Com a ajuda e o incentivo da enteada Tieta (Betty Faria), Tonha ganhou um banho de loja e recuperou sua autoestima. Não à toa, a mudança da personagem tinha como trilha sonora a canção Nova Mulher, de Simone: “Quero ser assim, senhora das minhas vontades e dona de mim”.
/// O conto de fadas de Clara (Bianca Bin) virou pesadelo ainda na lua de mel. A mocinha de O Outro Lado do Paraíso (2017) conheceu o lado violento e possessivo de Gael (Sérgio Guizé). Ainda pior do que o filho, Sophia (Marieta Severo) prendeu a nora em um manicômio durante anos. Ao conseguir escapar, Clara voltou à cidade poderosa:
– Vocês não imaginam o prazer que é estar de volta.
Muita gente foi alvo dessa vingança, incluindo o ex-marido abusador.

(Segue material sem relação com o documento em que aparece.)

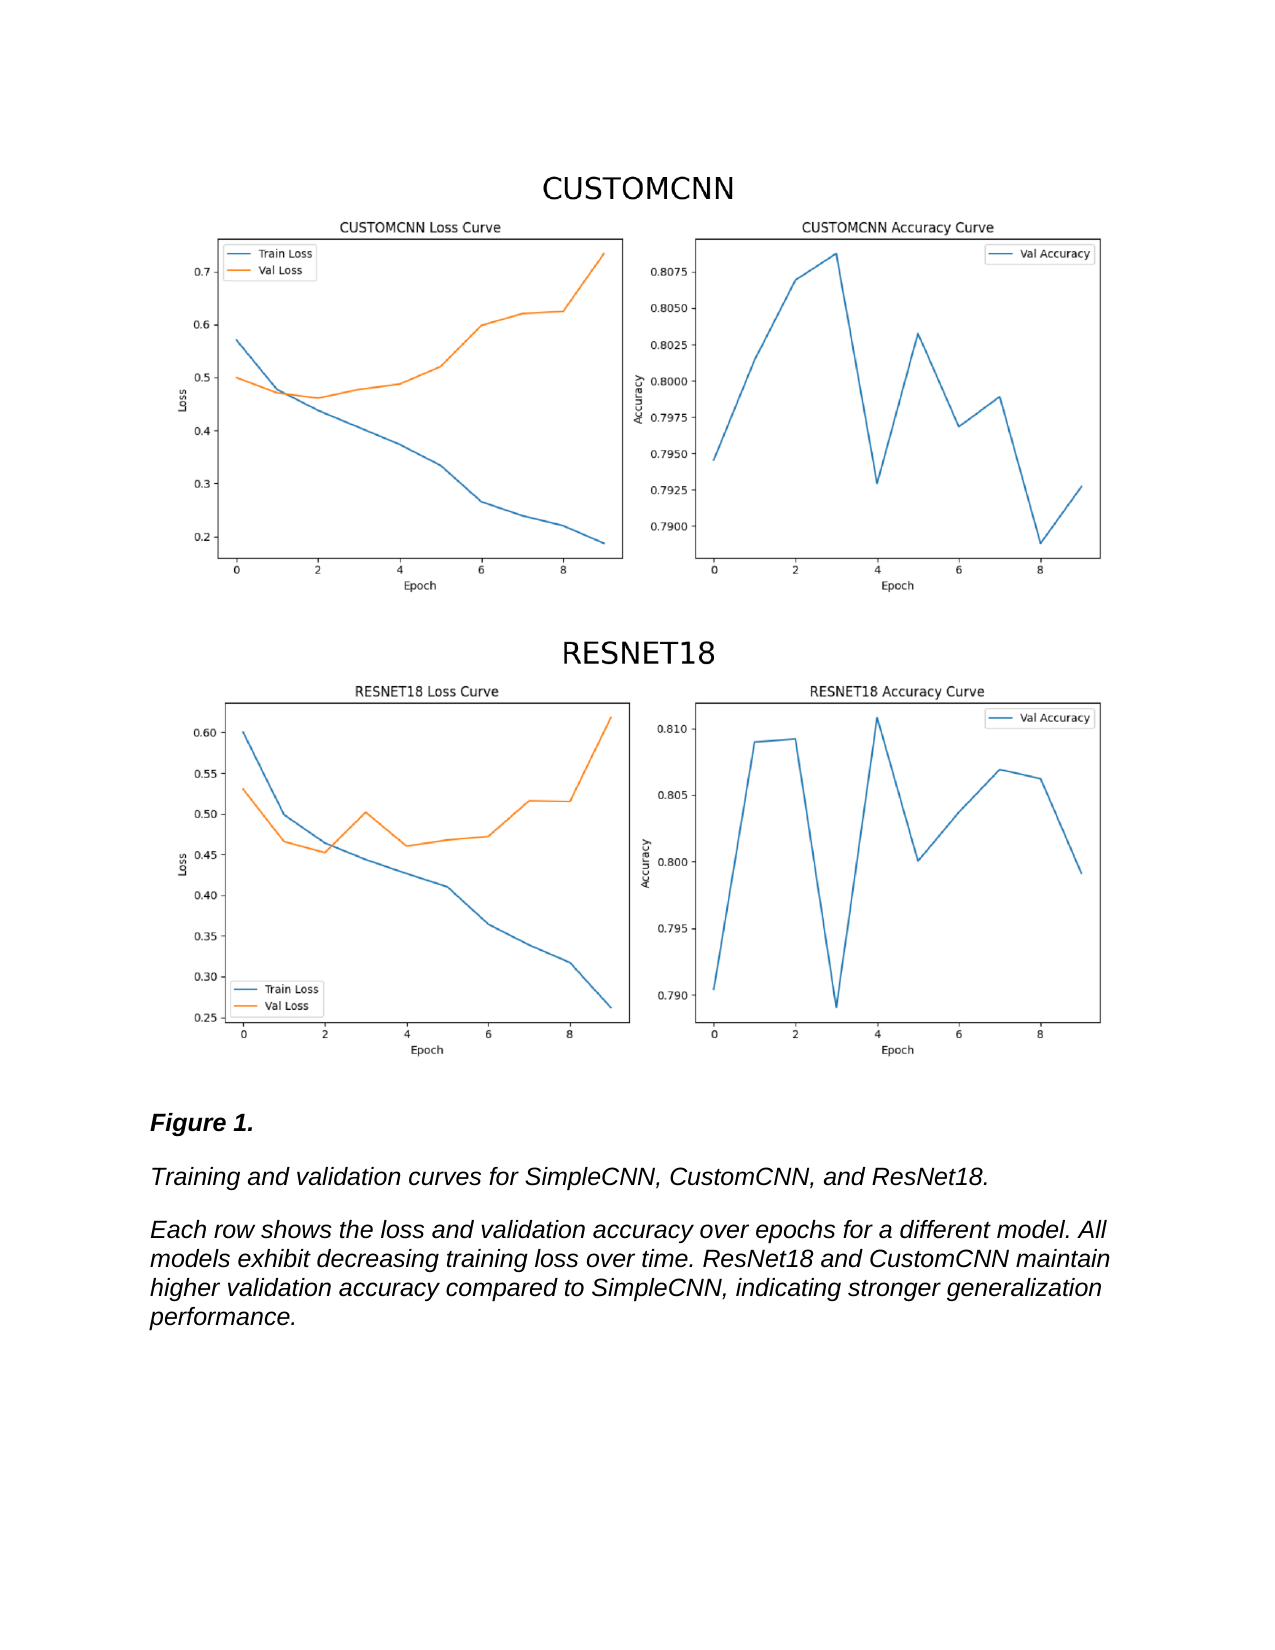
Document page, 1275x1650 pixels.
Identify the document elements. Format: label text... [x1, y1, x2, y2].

picture [150, 150, 1125, 1083]
text Training and validation curves for SimpleCNN, CustomCNN, and ResNet18. [150, 1162, 1125, 1190]
text Figure 1. [150, 1108, 1125, 1137]
text Each row shows the loss and validation accuracy over epochs for a different model. All models exhibit decreasing training loss over time. ResNet18 and CustomCNN maintain higher validation accuracy compared to SimpleCNN, indicating stronger generalization performance. [150, 1215, 1125, 1330]
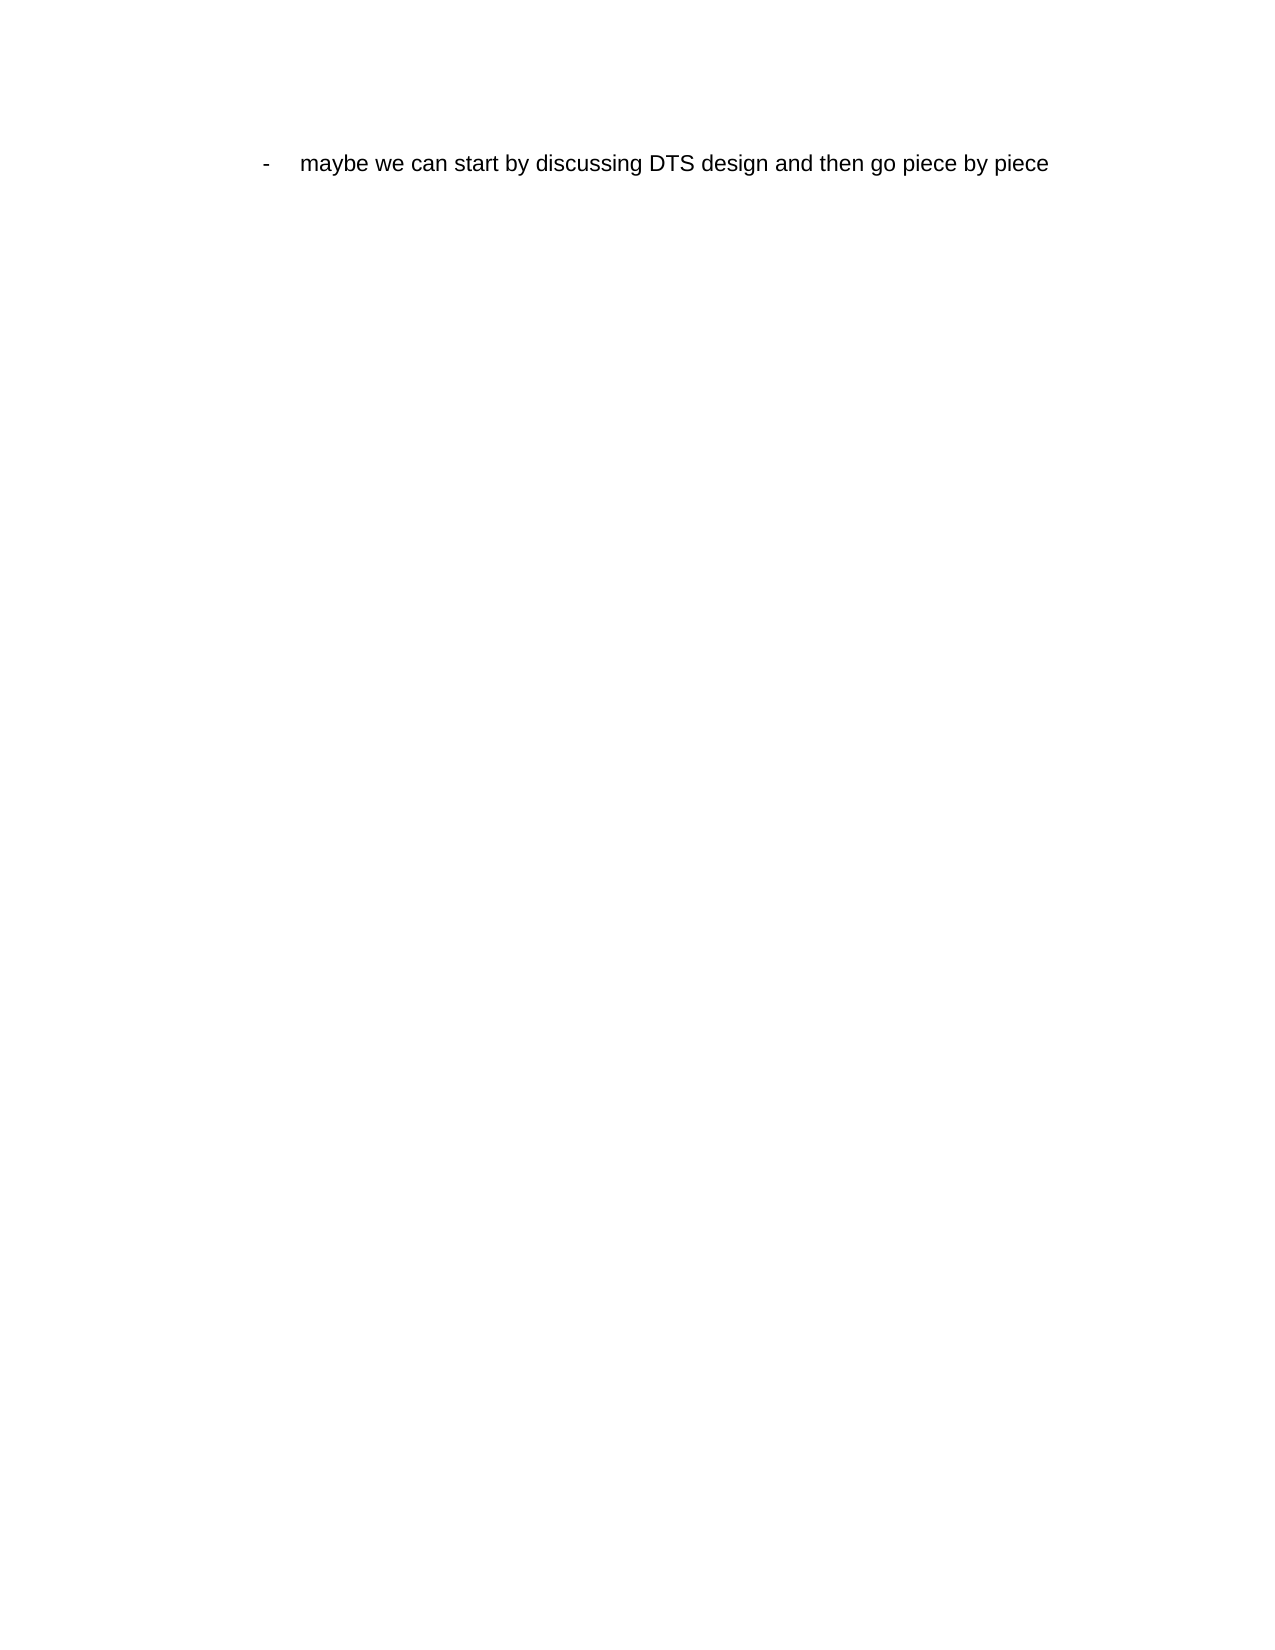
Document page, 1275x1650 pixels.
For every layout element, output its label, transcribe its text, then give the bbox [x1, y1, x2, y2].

list maybe we can start by discussing DTS design and then go piece by piece [262, 150, 1125, 176]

/// Em Fina Estampa (2011), Celeste (Dira Paes) justificava todas as humilhações que sofria do marido, Baltazar (Alexandre Nero). Porém, quando Griselda (Lilia Cabral) ficou milionária, ajudou a levar a vida da melhor amiga junto para o topo, dando o empurrão de que Celeste precisava para se livrar do machão que a oprimia.
/// Em Paraíso Tropical (2007), Ana Luísa (Renée de Vielmond) fingia não ver as traições do marido, Antenor (Tony Ramos). Fabiana (Maria Fernanda Cândido) e Bebel (Camila Pitanga) foram algumas das amantes do rico empresário, que não se preocupava em esconder as puladas de cerca. Ana Luísa sofreu, mas acabou dando um basta no casamento e encontrando o amor nos braços de Lucas (Rodrigo Veronese), com quem adotou um menino.